Be My Friend? Look, Here's My Allowance!

 Yesterday I seem to have invited everybody in my entire Contact list to be my 'Friend on Facebook' talk about embarrassing, since some of my contacts are famous people. Like Gloria Steinem. And Garrison Keillor I think maybe. And the POPE! and the Center for Wart Removal in Atlanta, and OK yes I’m making it up about the Pope and the Wart Lab but not the others. I HAVE these addresses but I never use them - or I use them only sparingly.

For example when I was younger, see photo, that's me in the chair sobbing, no of course not, that's me the mother, sorrowing over the first haircut... When I was younger my mom died at a party right in front of us all just as we were toasting her birthday, and this highly shocking event caused me in the 2 or 3 years following her death to do all kinds of odd things: Like wearing hats, I think to channel her old jauntiness. Like CRYING while giving speeches that were suppose to be light and funny, making the whole audience cry too, talk about your Typhoid Mary. And like writing letters to famous people.

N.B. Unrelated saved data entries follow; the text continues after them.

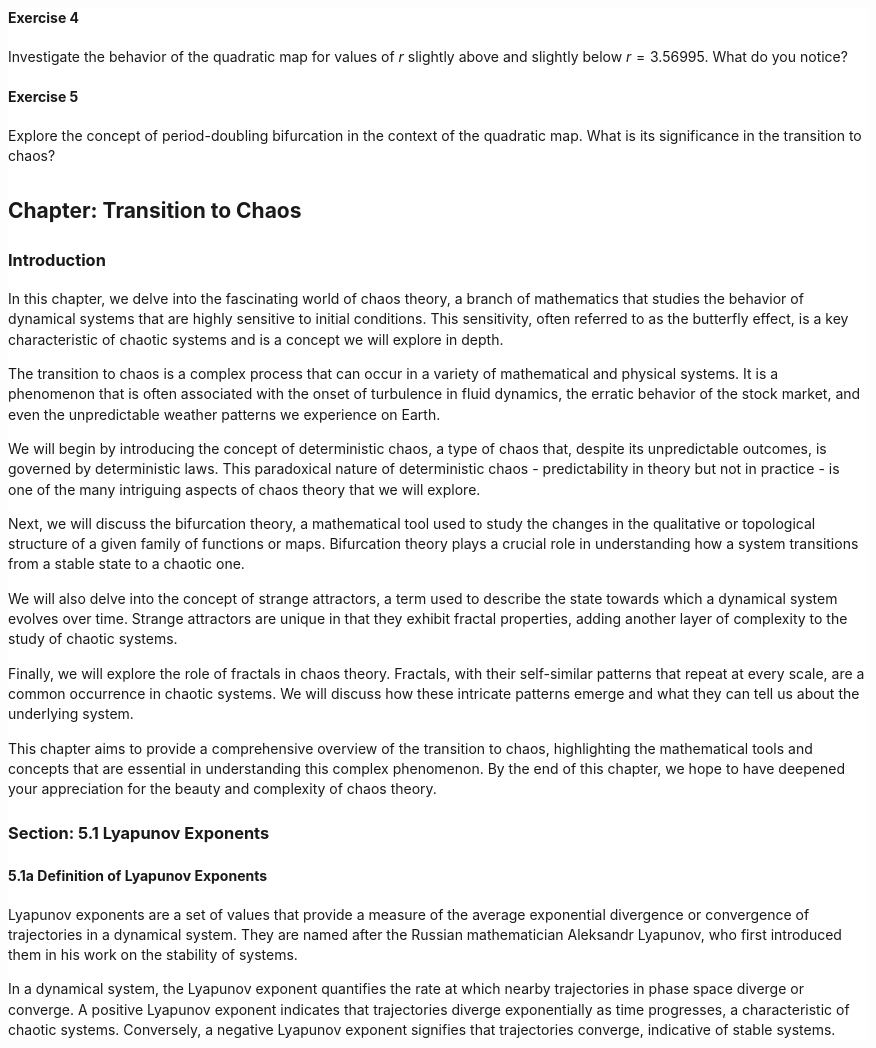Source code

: #### Exercise 4
Investigate the behavior of the quadratic map for values of $r$ slightly above and slightly below $r = 3.56995$. What do you notice?

#### Exercise 5
Explore the concept of period-doubling bifurcation in the context of the quadratic map. What is its significance in the transition to chaos?

## Chapter: Transition to Chaos

### Introduction

In this chapter, we delve into the fascinating world of chaos theory, a branch of mathematics that studies the behavior of dynamical systems that are highly sensitive to initial conditions. This sensitivity, often referred to as the butterfly effect, is a key characteristic of chaotic systems and is a concept we will explore in depth.

The transition to chaos is a complex process that can occur in a variety of mathematical and physical systems. It is a phenomenon that is often associated with the onset of turbulence in fluid dynamics, the erratic behavior of the stock market, and even the unpredictable weather patterns we experience on Earth. 

We will begin by introducing the concept of deterministic chaos, a type of chaos that, despite its unpredictable outcomes, is governed by deterministic laws. This paradoxical nature of deterministic chaos - predictability in theory but not in practice - is one of the many intriguing aspects of chaos theory that we will explore.

Next, we will discuss the bifurcation theory, a mathematical tool used to study the changes in the qualitative or topological structure of a given family of functions or maps. Bifurcation theory plays a crucial role in understanding how a system transitions from a stable state to a chaotic one. 

We will also delve into the concept of strange attractors, a term used to describe the state towards which a dynamical system evolves over time. Strange attractors are unique in that they exhibit fractal properties, adding another layer of complexity to the study of chaotic systems.

Finally, we will explore the role of fractals in chaos theory. Fractals, with their self-similar patterns that repeat at every scale, are a common occurrence in chaotic systems. We will discuss how these intricate patterns emerge and what they can tell us about the underlying system.

This chapter aims to provide a comprehensive overview of the transition to chaos, highlighting the mathematical tools and concepts that are essential in understanding this complex phenomenon. By the end of this chapter, we hope to have deepened your appreciation for the beauty and complexity of chaos theory.

### Section: 5.1 Lyapunov Exponents

#### 5.1a Definition of Lyapunov Exponents

Lyapunov exponents are a set of values that provide a measure of the average exponential divergence or convergence of trajectories in a dynamical system. They are named after the Russian mathematician Aleksandr Lyapunov, who first introduced them in his work on the stability of systems.

In a dynamical system, the Lyapunov exponent quantifies the rate at which nearby trajectories in phase space diverge or converge. A positive Lyapunov exponent indicates that trajectories diverge exponentially as time progresses, a characteristic of chaotic systems. Conversely, a negative Lyapunov exponent signifies that trajectories converge, indicative of stable systems.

I wrote to Ronald Reagan and sent him the column I did about him when I saw him in Concord NH. I wrote to the Prince of Wales after seeing him at the 350 birthday of Harvard. I remember sitting in the Yard looking up at all those ivy leaves declining like Latin nouns down the sides of the old buildings and thinking 'Damn you Ten Thousand Men of Harvard, why did you keep my kind out for like 99 % of your history?'

I wrote to Garrison Keillor when I applied to be the first Journalist in Space. I had mentioned him in my application essay and have always kinda figured that's why I got to the final 40 in that contest.

I even wrote to the great John Updike when I read a short story of his in the New Yorker that made it apparent his mum had died too. I sent him a condolence note and a copy of the column I wrote about Cal’s dramatic death – that was my mom's name, 'Cal', as jaunty a name as she was a person, a cigarette held tight in her teeth as she took the corners on two-wheels to get us to that convent school she enrolled us in by mistake where she was in a fight with the nuns from DAY ONE.

And they all wrote back, these famous characters: Ronnie R. wrote right back. The future King of England did too or at least His Honor Lord High-Fanny of the Royal Equerry wrote on his behalf. And Garrison Keillor and John Updike sent actual postcards, John Updike's saying a thing so nice about my writing it pulled me up out of obscurity like the wave of the Bibbity Bobbity Boo wand of Cinderella’s fairy godmother. In fact just last month he had another story in the New Yorker, this one so beautiful I was forced to write him again and what do you think? Another postcard came, as gracious as the first.

Now 15 years had passed between my first letter to him and my second, that's how careful I am. And I wouldn’t DREAM of writing to the Pope even if I had his email address, and the same goes for Lord High-Fanny who gave me some serious attitude in his letter just because my column said Prince Charlie wore the academic hood of his alma mater whereas in fact he wears the robes of the University of Wales just because he like OWNS Wales or some insignificant thing like that.

Gloria Steinem though? Gloria’s address I was saving for a special occasion, like offering myself to come be the jester at the next Inter-Galactic Women’s Conference. And now – agony!- my girl has called her girl if you can call an Address Book a girl and I seem to have asked her to be my friend on Facebook! The Queen gets invited to the worker bee’s after school party, Aaargh I could die! But, on the other hand in the last 24 hours I've heard from people I haven’t seen in decade and have admired their pictures and have written on their walls so why be embarrassed? Because really we're ALL members of the Class of '08, right? So really, why NOT write in each other's yearbooks?